The biggest issue I've noticed with most existing AI-gen tools is that they only focus on generating completed output. Ideally you'd have tools that can generate multiple layers or scenes within creative tools to allow for continued iteration.
The future is when one person can do by themselves what previously would've taken hundreds or thousands of people. I'm really looking forward to what sort of creative works we'll get from people that wouldn't normally have access to Hollywood-tier resources.
MichaelZuo
6 hours ago
When do estimate there to be quality AI generated content better than say the 90th percentile of Hollywood output?
fldskfjdslkfj
6 hours ago
We already have procedurally generated content in games - and quite a few of those seem to be pretty popular.
bdndndndbve
4 hours ago
In specific genres of game where the developers put a lot of effort into the mechanics to facilitate procedural generation, yes it's interesting. You can't tell me Dwarf Fortress was fast and easy to make because fortresses are procedurally generated.
init2null
4 hours ago
Sequelitis and remakes have persuaded me that some people really want intellectual baby food. I'm worried that the majority really just wants content to pass the time. Let's hope creative indie movies will continue to flourish, as we may just end up depending on them.
coldtea
6 hours ago
>My favorite quote on this topic is "Why should I bother to read something you didn't bother to write?"

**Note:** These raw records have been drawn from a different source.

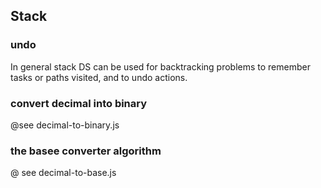 ## Stack

### undo
In general stack DS can be used for backtracking problems to remember tasks or paths visited, and to undo actions. 

### convert decimal into binary 
@see decimal-to-binary.js

### the basee converter algorithm
@ see decimal-to-base.js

"If you're like the average consumer, because you have no life, and would doomscroll whatever shit we post for you, and watch whatever slop we produce for you. You did it with the tons of crap remakes, rehashes, franchize, and "multiverse" crap in the 2010-2024 span, you ain't gonna stop just because it's an AI writing it. It's not like the commercial hacks writing the stuff you watched earlier were any more creative than AI".